As the bill passed its Second Reading, its provisions will now be subject to scrutiny and possible amendment in a Bills Committee, the results of which will be conveyed to the Commons at the Report stage. That will be followed by the Third Reading, comprising a vote on the Bill as amended in committee. I pledge to look afresh at the Bill, before deciding how to vote at that stage, in light of the many amendments that will doubtless have been made, along with anything the Government is proposing to do regarding palliative care and the legal uncertainties surrounding the use of analgesics. If the Bill passes at Third Reading, it then moves to the Lords, where it is subject to a similar process of scrutiny and possible amendment. The final text of the Bill is required to successfully complete all its stages, in both the Commons and the Lords, before coming into law on receipt of the Royal Assent which is likely to be a protracted process. 

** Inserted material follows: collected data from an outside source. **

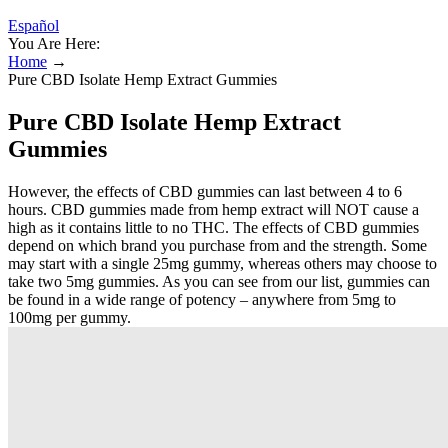
Español
You Are Here:
Home
→
Pure CBD Isolate Hemp Extract Gummies
Pure CBD Isolate Hemp Extract
Gummies
However, the effects of CBD gummies can last between 4 to 6
hours. CBD gummies made from hemp extract will NOT cause a
high as it contains little to no THC. The effects of CBD gummies
depend on which brand you purchase from and the strength. Some
may start with a single 25mg gummy, whereas others may choose to
take two 5mg gummies. As you can see from our list, gummies can
be found in a wide range of potency – anywhere from 5mg to
100mg per gummy.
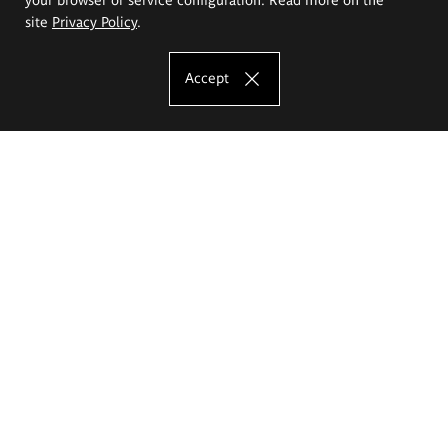
site
Privacy Policy
.
Accept
The Eugeniusz Geppert Academy of Art
and Design
Study offer
Faculty of Interior Architecture, Design and Stage Design
Faculty of Graphics and Media Art
Faculty of Ceramics and Glass
Faculty of Painting and Drawing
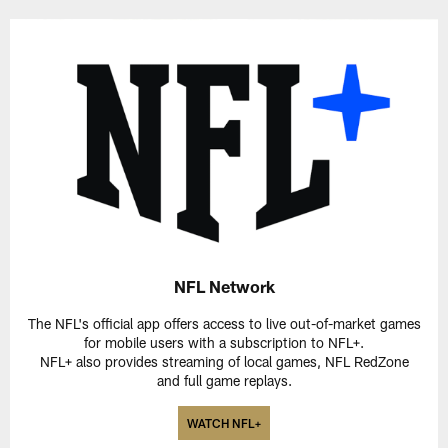
NFL Network
The NFL's official app offers access to live out-of-market games
for mobile users with a subscription to NFL+.
NFL+ also provides streaming of local games, NFL RedZone
and full game replays.
WATCH NFL+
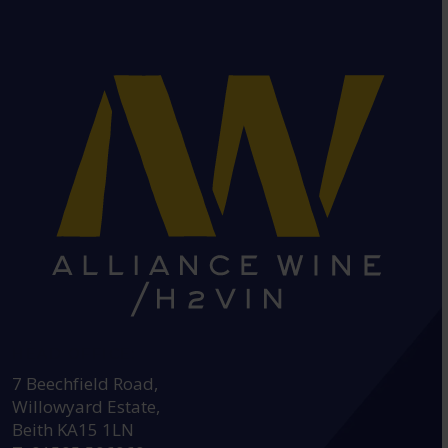
HEAD OFFICE:
7 Beechfield Road,
Willowyard Estate,
Beith KA15 1LN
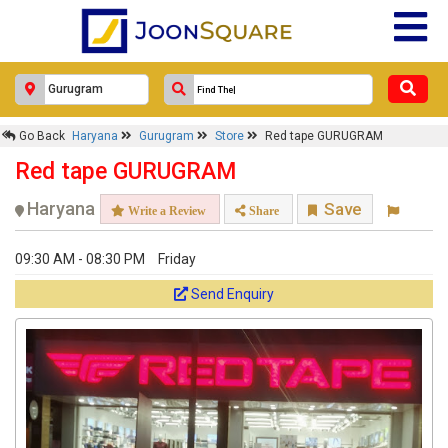
Go Back
Haryana
Gurugram
Store
Red tape GURUGRAM
Red tape GURUGRAM
Haryana
Save
Write a Review
Share
09:30 AM - 08:30 PM
Friday
Send Enquiry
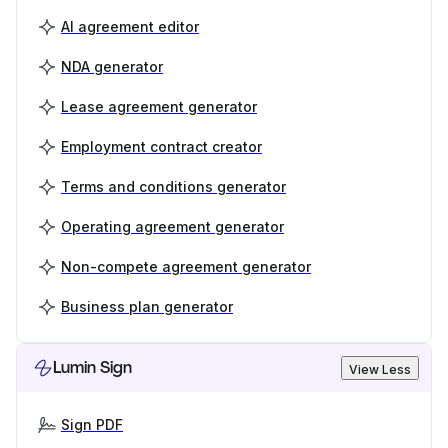
AI agreement editor
NDA generator
Lease agreement generator
Employment contract creator
Terms and conditions generator
Operating agreement generator
Non-compete agreement generator
Business plan generator
Lumin Sign
View Less
Sign PDF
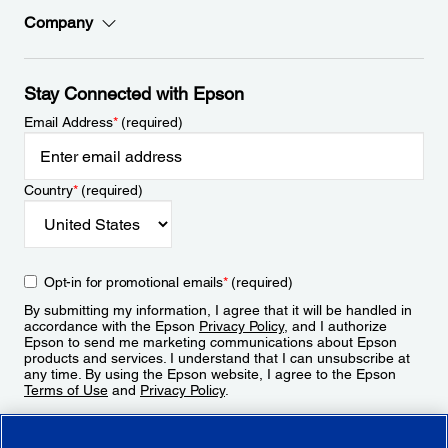
Company
Stay Connected with Epson
Email Address
*
(required)
Country
*
(required)
Opt-in for promotional emails
*
(required)
By submitting my information, I agree that it will be handled in
accordance with the Epson
Privacy Policy
, and I authorize
Epson to send me marketing communications about Epson
products and services. I understand that I can unsubscribe at
any time. By using the Epson website, I agree to the Epson
Terms of Use
and
Privacy Policy
.
Sign Up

In finishing can I thank all of you for your contributions and the support I have received during what has been the most difficult decision of my life. Whilst the correspondence and emails I have received have been evenly split between those in favour and those opposed to the Bill, I am conscious that according to opinion polls I am likely to have voted against the wishes of the majority of my constituents. Whilst I regret that, I can only repeat what I said at the public meeting, that I am a representative, not a delegate, chosen to exercise my judgement on behalf of my constituents and doing my best to make a reasoned judgement on all the evidence that was available to me.